== BRANO DA LEGGERE ==
══════════

Le mutazioni mostrano una dominanza parziale, gli eterozigoti mostrano un fenotipo iperplasico ma non al livello degli omozigoti. È ipotizzabile ciò sia dovuto al fatto che la proteina agisce come dimero. Animali eterozigoti producono sia la forma corretta che quella alterata di miostatina e solo un quarto dei possibili dimeri, quello formato da due forme corrette, funziona normalmente, mentre gli altri hanno efficacia ridotta. La razza che sicuramente esprime il fenotipo in modo più estremo è la Blu Belga (Fig. 1), spesso usata per fecondare bovine da latte non destinate alla rimonta o in incrocio con altre razze da carne. In questa razza la mutazione è fissata, cioè tutti gli animali sono omozigoti per la mutazione. Il fenotipo estremo mette a rischio le bovine di Blu Belga durante il parto che quasi sempre è cesareo. Per questo motivo in condizioni naturali questa mutazione sarebbe scomparsa velocemente a causa degli effetti negativi sulla fitness dei portatori.

La mutazione è anche presente in due razze italiane, nella Piemontese, nota appunto come Piemontese della Coscia, e nella Marchigiana. I riproduttori maschi Piemontesi hanno la mutazione allo stato omozigote, mentre le femmine sono omozigoti per l’allele selvatico, cioè non mutato, e sono selezionate per la facilità di parto. Ciò, insieme al fatto che i vitelli sono eterozigoti per la mutazione e che la mutazione posseduta dalla Piemontese non cancella completamente la serie di cisteine, limita l’aumento di muscolosità alla parte posteriore degli animali e riduce moltissimo la necessità di parti cesarei nella razza.

Nella Marchigiana la mutazione è stata scoperta grazie a una collaborazione tra l’associazione allevatori delle razze bianche italiane (ANABIC) e l’Università della Tuscia (Marchitelli et al., 2003). La mutazione Marchigiana causa un fenotipo ancor meno estremo di quello della Piemontese ed è ancora poco diffusa nella razza. L’associazione deve infatti contemporaneamente aumentarne la frequenza ed evitare un’eccesiva consanguineità, quest’ultima associata ad anomalie genetiche ed ipofertilità. Gli animali “ipertrofici” hanno caratteristiche favorevoli, carne più magra, maggior resa al macello e trasformano in modo più efficiente gli alimenti in muscolo. Sono quindi più efficienti, una caratteristica che aumenta la sostenibilità del loro allevamento. D’altra parte, l’efficienza contrasta con la necessità di cure veterinarie e con il loro benessere che nei casi più estremi, come quello della Blu Belga, può dare adito a parti distocici.

══════════

== ESTRATTI DEL MATERIALE ==
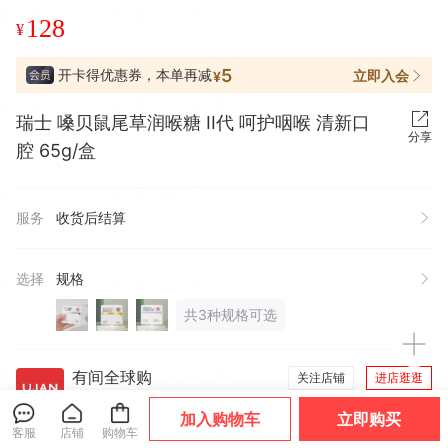
128
¥
5
开卡得优惠券，本单再减
立即入会
¥
瑞士 嗓贝鼠尾草润喉糖 II代 呵护咽喉 清新口
分享
腔 65g/盒
服务
收货后结算
选择
规格
共3种规格可选
有间全球购
关注店铺
进店逛逛
企业认证
9年有赞店
回头客好店
加入购物车
立即购买
客服
店铺
购物车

══════════

== PARTI DELL'ESERCIZIO ==
**a.** Rispondi a queste domande sul brano sulla miostatina:
(i) Quale razza esprime il fenotipo in modo più estremo?
(ii) In quali due razze italiane è presente la mutazione?
(iii) Con quale università ha collaborato l'ANABIC per scoprire la mutazione nella Marchigiana?
**b.** Elenca tutte le caratteristiche favorevoli che il brano sulla miostatina attribuisce agli animali "ipertrofici".
**c.** Per favore, prosegui il brano sulla miostatina a partire dalla sua ultima frase.

== RISPOSTE PER CONSEGNA ==
**a.**
(i) La Blu Belga.
(ii) Nella Piemontese e nella Marchigiana.
(iii) Con l'Università della Tuscia.

**b.**
- Carne più magra
- Maggior resa al macello
- Trasformano in modo più efficiente gli alimenti in muscolo

**c.**
L’ASSENZA DI CORNA 

Il secondo carattere mendeliano di interesse per la selezione è l’assenza/presenza di corna. L’assenza di corna è un carattere desiderabile, sia per la sicurezza degli operatori, sia degli stessi animali, che durante l’instaurarsi delle relazioni gerarchiche, tipiche delle specie che vivono in gruppo, possono ferirsi. Inoltre, l’assenza “genetica” delle corna eviterebbe la pratica della decornazione dei vitelli, con vantaggi per il benessere animale. Il fenotipo assenza è dominante sulla presenza, cioè animali eterozigoti per la mutazione sono acorni come quelli omozigoti, mentre gli animali con le corna sono omozigoti per l’allele selvatico (Fig. 2). La mutazione è definita “polled”, dall’inglese ed è presente in diverse razze, tra cui: Holstein, Jersey, Limousine, Charolaise, Blond d’Aquitaine e Aberdeen Angus. Quest’ultima è fissata e selezionata per la mutazione acorne, i riproduttori non vengono abilitati alla monta se presentano corna. Mutazioni in loci diversi provocano l’assenza delle corna, alcune di queste provocano o sono associate a difetti genetici, per cui non possono essere selezionate a favore ed introdotte nei programmi di breeding (Gehrke et al., 2020). Le mutazioni presenti sul cromosoma 1 non hanno effetti secondari indesiderati (Stuckey et al., 1996) e possono essere sfruttate nei programmi di selezione. 


Figura 2 - Tori di razza Hereford con corna a sinistra e senza corna perché portatori della mutazione “polled Celtica” sul cromosoma 1.

DNA (Allais-Bonet et al., 1013), PF è determinato da una duplicazione in tandem di 80 nucleotidi (Rothammer et al., 2014). Le mutazioni non sono in porzioni del genoma dove risiedono geni codificanti. È stato ipotizzato che influenzino l’espressione di RNA non codificanti importanti per la formazione dei primi abbozzi delle corna durante lo sviluppo embrionale (Simon et al., 2022), in realtà i meccanismi che collegano le mutazioni al fenotipo acorne non sono ancora stati ben compresi. Anche in questo caso nelle razze in cui la mutazione è rara, è necessario che i programmi di accoppiamento per aumentarne la frequenza siano ben progettati, per evitare un eccesso di consanguineità e mantenere la biodiversità necessaria per il miglioramento di altri caratteri oggetto di selezione.

LA MUTAZIONE “SLICK”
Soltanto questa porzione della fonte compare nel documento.